24 October 2014News

Allied World shuffles management team

Allied World has realigned its two insurance business segments and reshuffled a number of executives, including the president of its Bermuda insurance operations.

Its two insurance business segments will be realigned from the current US insurance (US and Canada) and international insurance (all other regions) to North American insurance (all North America business, including US, Canada, Bermuda) and global markets insurance (all business outside of North America). The reinsurance segment will remain unchanged.

Frank D’Orazio, currently president, Bermuda and international insurance, will be appointed president, underwriting and global risk.

Louis Iglesias, as president, Allied World North America, will continue to oversee production and profitability for Canada and all US branch offices, and will assume responsibility for all insurance lines of business of the Bermuda operation.

Julian James, currently president, Allied World Assurance Company (Europe), will be appointed president, global markets. In this new role, he will continue to oversee all insurance lines of business for Allied World Europe and Syndicate 2232, as well as assume responsibility for Allied World’s operations in Asia Pacific and any other initiatives outside of North America.

The Swiss-based re/insurer took a nosedive in profits for third quarter of 2014 as its net profit fell to $30.9 million in the third quarter of 2014, compared with $122.8 million in the third quarter of 2013.

It experienced $29.8 million of catastrophe losses for the third quarter of 2014 related to Hurricane Odile ($18.5 million) in Mexico, which largely impacted the international insurance segment, and Windstorm Ela ($8 million) in Western Europe, and PCS 45 in the Midwestern US ($3.3 million), which both impacted the reinsurance segment.

The international insurance segment grew by 8.5 percent driven by more recently added lines of business, including marine cargo, as well as growth across existing lines.

Its combined ratio deteriorated to 91.7 percent in the third quarter of 2014, compared to 84.2 percent in the third quarter of 2013.

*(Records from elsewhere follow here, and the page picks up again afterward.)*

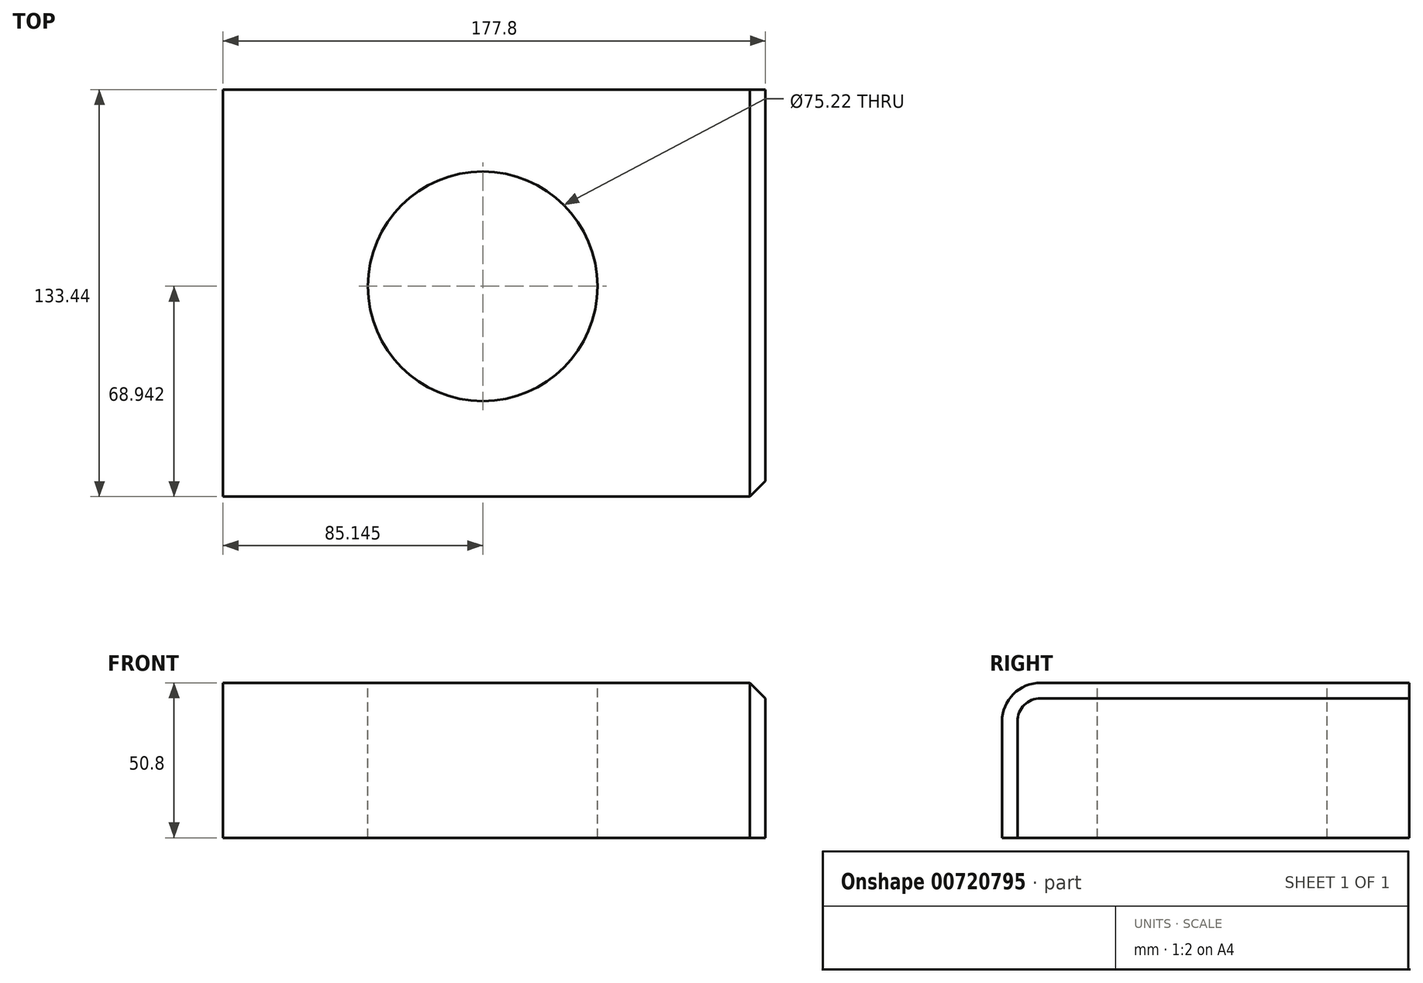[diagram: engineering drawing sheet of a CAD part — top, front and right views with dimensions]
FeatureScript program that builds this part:
annotation { "Feature Type Name" : "Feature", "Feature Type Description" : "" }
export const myFeature = defineFeature(function(context is Context, id is Id, definition is map)
    precondition{}
    {
        {
            var Q0;
            Q0=qCreatedBy(makeId("Top.planeOp"),FACE);
            var sketch = newSketch(context, id + "F0", { "sketchPlane" : qUnion([Q0])});
            skLineSegment(sketch, "E0.bottom", {"start": v(0, 0) * mm, "end": v(177.8, 0) * mm});
            skLineSegment(sketch, "E0.top", {"start": v(0, -133.44) * mm, "end": v(177.8, -133.44) * mm});
            skLineSegment(sketch, "E0.left", {"start": v(0, 0) * mm, "end": v(0, -133.44) * mm});
            skLineSegment(sketch, "E0.right", {"start": v(177.8, 0) * mm, "end": v(177.8, -133.44) * mm});
            skPoint(sketch, "E1.firstSnap0", {"position": v(177.8, -66.72) * mm});
            skLineSegment(sketch, "E1.bottom", {"start": v(40.52, -66.72) * mm, "end": v(150.04, -66.72) * mm});
            skLineSegment(sketch, "E1.top", {"start": v(40.52, -133.44) * mm, "end": v(150.04, -133.44) * mm});
            skLineSegment(sketch, "E1.left", {"start": v(40.52, -66.72) * mm, "end": v(40.52, -133.44) * mm});
            skLineSegment(sketch, "E1.right", {"start": v(150.04, -66.72) * mm, "end": v(150.04, -133.44) * mm});
            skSolve(sketch);
        }
        {
            var Q0;
            Q0=makeQuery(id+"F0.imprint","IMPRINT",FACE,{"disambiguationData":[TD([[makeQuery(id+"F0.imprint","IMPRINT",EDGE,{"derivedFrom":sQuery(id+"F0.wireOp",EDGE,"E0.bottom")}),-1.0]])]});
            var Q1;
            Q1=makeQuery(id+"F0.imprint","IMPRINT",FACE,{"disambiguationData":[TD([[makeQuery(id+"F0.imprint","IMPRINT",EDGE,{"derivedFrom":sQuery(id+"F0.wireOp",EDGE,"E1.bottom")}),-1.0]])]});
            extrude(context, id + "F1", {"entities" : qUnion([Q0, Q1]), "depth" : 50.8 * mm, "offsetDistance" : 25.4 * mm});
        }
        {
            var Q0;
            Q0=makeQuery(id+"F1.opExtrude","CAP_FACE",FACE,{"disambiguationData":[OSD([sQuery(id+"F0.wireOp",EDGE,"E0.bottom"),sQuery(id+"F0.wireOp",EDGE,"E0.top"),sQuery(id+"F0.wireOp",EDGE,"E0.left"),sQuery(id+"F0.wireOp",EDGE,"E0.right"),sQuery(id+"F0.wireOp",EDGE,"E1.top")])],"isStart":false});
            var sketch = newSketch(context, id + "F2", { "sketchPlane" : qUnion([Q0])});
            skCircle(sketch, "E2", {"center": v(85.14, -64.5) * mm, "radius": 37.61 * mm});
            skSolve(sketch);
        }
        {
            var Q0;
            Q0=makeQuery(id+"F2.imprint","IMPRINT",FACE,{"disambiguationData":[TD([[makeQuery(id+"F2.imprint","IMPRINT",EDGE,{"derivedFrom":sQuery(id+"F2.wireOp",EDGE,"E2")}),1.0]])]});
            extrude(context, id + "F3", {"entities" : qUnion([Q0]), "operationType" : NewBodyOperationType.REMOVE, "endBound" : BoundingType.THROUGH_ALL, "oppositeDirection" : true, "depth" : 25.4 * mm, "offsetDistance" : 25.4 * mm});
        }
        {
            var Q0;
            Q0=makeQuery(id+"F1.opExtrude","CAP_EDGE",EDGE,{"disambiguationData":[OSD([sQuery(id+"F0.wireOp",EDGE,"E0.top"),sQuery(id+"F0.wireOp",EDGE,"E1.top")])],"isStart":false});
            fillet(context, id + "F4", {"entities" : qUnion([Q0]), "radius" : 12.7 * mm, "tangentPropagation" : true, "allowEdgeOverflow" : false});
        }
        {
            var Q0;
            Q0=makeQuery(id+"F1.opExtrude","CAP_EDGE",EDGE,{"disambiguationData":[OSD([sQuery(id+"F0.wireOp",EDGE,"E0.right")])],"isStart":false});
            chamfer(context, id + "F5", {"entities" : qUnion([Q0]), "width" : 5.08 * mm, "tangentPropagation" : true});
        }
    });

"We continue to see attractive opportunities for selective organic growth," said president and chief executive officer Scott Carmilani. "The strategic changes to our management team, and reorganisation of our segments, will better align us with our clients and position us well for continued opportunities. Given the footprint of our business outside of North America, and the announced RSA transaction, these regions represent the next phase of our development.”